There was a single book by Mrs George de Horne Vaizey. According to the ornate green plate on the flyleaf of Pixie O’Shaughnessy it had been a Prize from the Sons of England Patriotic & Benevolent Society Imperial Lodge № 558 Awarded to Cecily Tomlinson for the Best Girl at the Brooklyn School, Dec. 1923. On the opposite page, in the handwriting I had by now discovered was Claude’s, stood the phrase: ‘galumptious, page 62, line 16’. I typed it into the Notes column in my catalogue.

There was also a single book by Lilian Turner. The Girl from the Back-blocks had a Methodist Sunday School bookplate to say that it had been presented to Sylvia Shepperd, Heilbron SS, 27 Nov. 1938. Lilian Turner — the pen name of Mrs F. Lindsay Thompson — was also the author of Betty the Scribe, Peggy the Pilot and Three New Chum Girls . These words at the end of Chapter VIII had been underlined in red pen: ‘Joan Darcy, aged fourteen, of Killali Homestead, Killali, Moonagudgerry, away beyond Berribullam, had arrived at Greythorpe School, Miss Sharman’s high-class college for young ladies.’ I typed these facts into my catalogue too.

But I still did not know what to make of them.
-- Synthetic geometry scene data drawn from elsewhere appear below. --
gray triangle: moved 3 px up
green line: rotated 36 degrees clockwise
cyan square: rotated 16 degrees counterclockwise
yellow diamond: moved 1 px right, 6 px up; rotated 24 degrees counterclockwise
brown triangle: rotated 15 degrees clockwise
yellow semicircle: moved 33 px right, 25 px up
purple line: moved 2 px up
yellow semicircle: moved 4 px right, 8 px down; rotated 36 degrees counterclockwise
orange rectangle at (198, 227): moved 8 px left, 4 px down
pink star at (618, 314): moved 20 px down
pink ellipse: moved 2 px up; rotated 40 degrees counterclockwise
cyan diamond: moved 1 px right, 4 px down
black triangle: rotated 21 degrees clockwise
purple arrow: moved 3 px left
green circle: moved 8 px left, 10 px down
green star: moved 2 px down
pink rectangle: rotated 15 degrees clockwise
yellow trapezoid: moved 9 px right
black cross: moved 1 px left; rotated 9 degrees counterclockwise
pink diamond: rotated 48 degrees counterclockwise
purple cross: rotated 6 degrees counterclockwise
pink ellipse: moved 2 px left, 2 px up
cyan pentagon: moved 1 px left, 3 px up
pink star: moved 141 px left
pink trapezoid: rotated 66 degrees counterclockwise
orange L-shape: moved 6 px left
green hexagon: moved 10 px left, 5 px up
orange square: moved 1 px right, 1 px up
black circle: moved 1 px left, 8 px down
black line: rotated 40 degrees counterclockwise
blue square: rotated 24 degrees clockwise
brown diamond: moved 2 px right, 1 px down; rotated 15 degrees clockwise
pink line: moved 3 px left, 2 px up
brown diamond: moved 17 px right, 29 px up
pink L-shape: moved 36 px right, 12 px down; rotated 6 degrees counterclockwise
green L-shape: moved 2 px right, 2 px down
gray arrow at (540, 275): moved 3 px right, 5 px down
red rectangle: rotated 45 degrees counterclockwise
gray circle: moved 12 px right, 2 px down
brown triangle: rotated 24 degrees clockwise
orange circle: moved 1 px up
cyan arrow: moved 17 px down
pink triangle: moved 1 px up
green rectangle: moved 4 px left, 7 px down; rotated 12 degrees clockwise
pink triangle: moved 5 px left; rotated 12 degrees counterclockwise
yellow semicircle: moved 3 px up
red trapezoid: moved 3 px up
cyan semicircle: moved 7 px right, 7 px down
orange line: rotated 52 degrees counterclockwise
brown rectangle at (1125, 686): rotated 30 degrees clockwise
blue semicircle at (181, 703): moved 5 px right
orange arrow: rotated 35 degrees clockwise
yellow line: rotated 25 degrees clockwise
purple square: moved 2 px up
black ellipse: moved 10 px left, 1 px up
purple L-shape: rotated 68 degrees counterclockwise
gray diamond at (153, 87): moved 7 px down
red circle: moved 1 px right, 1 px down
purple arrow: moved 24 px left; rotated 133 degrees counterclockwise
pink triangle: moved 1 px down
In the inventory of his books, I could trace the outlines of a character, the son of a manufacturers’ representative who had become a teacher. I saw this shadowy figure, somewhere between the boy with the curls on his rocking horse and the bald man with the bitter mouth in his deckchair, and sensed his interests, one could say obsessions. He liked women in nylons with seams and little girls with Shirley Temple ringlets and flounced skirts. He was fascinated by automata: he had written several scholarly papers on the symbolism of the mechanical creature in literature. He had an interest in sudden appearances and inexplicable disappearances, in Kaspar Hauser and the Mary Celeste , paranormal powers and ghosts. If this man called Claude, a ghost himself, could be given substance, if some flesh could be put on his bones, he might carry the story that still lay in the trunks, scattered among faded photographs, mangled typescripts and postcards in French and German.